After Russian President Vladimir Putin ordered his invading army to attack “from all directions,” Ukraine’s defense forces and civilian volunteers reportedly repelled an assault on Kharkiv, the country’s second-largest city, but battles remain underway nationwide on Sunday as diplomatic efforts unfold.

Ukrainian President Volodymyr Zelenskyy announced Sunday that Kyiv intends to send a delegation to the Ukraine-Belarus border to hold discussions with Moscow “without preconditions.”

Zelenskyy rejected Putin’s earlier offer to meet his delegation in Minsk — saying that talks there could have been possible had Russia not attacked Ukraine from Belarus — but agreed after Belarusian President Alexander Lukashenko assured him during a phone call that “all planes, helicopters, and missiles stationed on Belarusian territory remain on the ground during the Ukrainian delegation’s travel, talks, and return” from the border.

Just before the planned negotiations were announced, Putin ordered the Russian military to put its nuclear forces on “special alert.”

The move, made in response to what Putin called “aggressive statements” by members of the North Atlantic Treaty Organization (NATO), makes it easier to launch nuclear weapons more quickly, though it doesn’t necessarily mean that Russia intends to use them.

According to BBC security correspondent Gordon Corera, Putin is likely trying to “deter NATO support for Ukraine by creating fears over how far he is willing to go and creating ambiguity over what kind of support for Ukraine he will consider to be too much.”

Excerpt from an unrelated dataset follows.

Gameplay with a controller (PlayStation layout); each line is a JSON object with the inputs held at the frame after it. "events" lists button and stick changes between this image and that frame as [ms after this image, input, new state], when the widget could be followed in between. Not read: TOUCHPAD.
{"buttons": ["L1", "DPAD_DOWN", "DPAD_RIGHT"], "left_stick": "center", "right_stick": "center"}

Earlier Sunday, regional governor Oleh Sinegubov said that Ukrainian forces successfully expelled Russian troops following intense street fighting and are in full control of Kharkiv, a city roughly 300 miles east of the capital of Kiev, which is also still in Ukraine’s hands.

One video, verified by the BBC, shows a group of Ukrainian soldiers taking cover and launching missiles at Russian military vehicles in Kharkiv.